[Transcribed page contents]

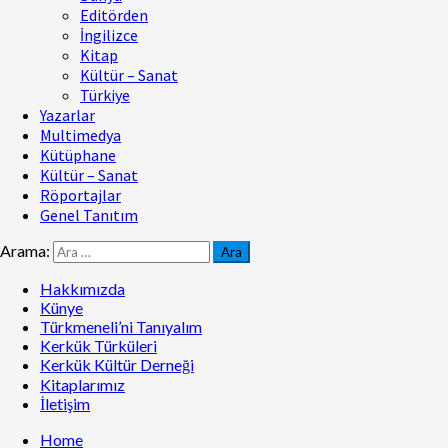
Editörden
İngilizce
Kitap
Kültür – Sanat
Türkiye
Yazarlar
Multimedya
Kütüphane
Kültür – Sanat
Röportajlar
Genel Tanıtım
Arama:
Hakkımızda
Künye
Türkmeneli’ni Tanıyalım
Kerkük Türküleri
Kerkük Kültür Derneği
Kitaplarımız
İletişim
Home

• [WHAT NEEDS TO BE DONE] In the entries above, count each line that includes "Kerkük" and report the total with no other text.

• [EXERCISE OUTPUT] 2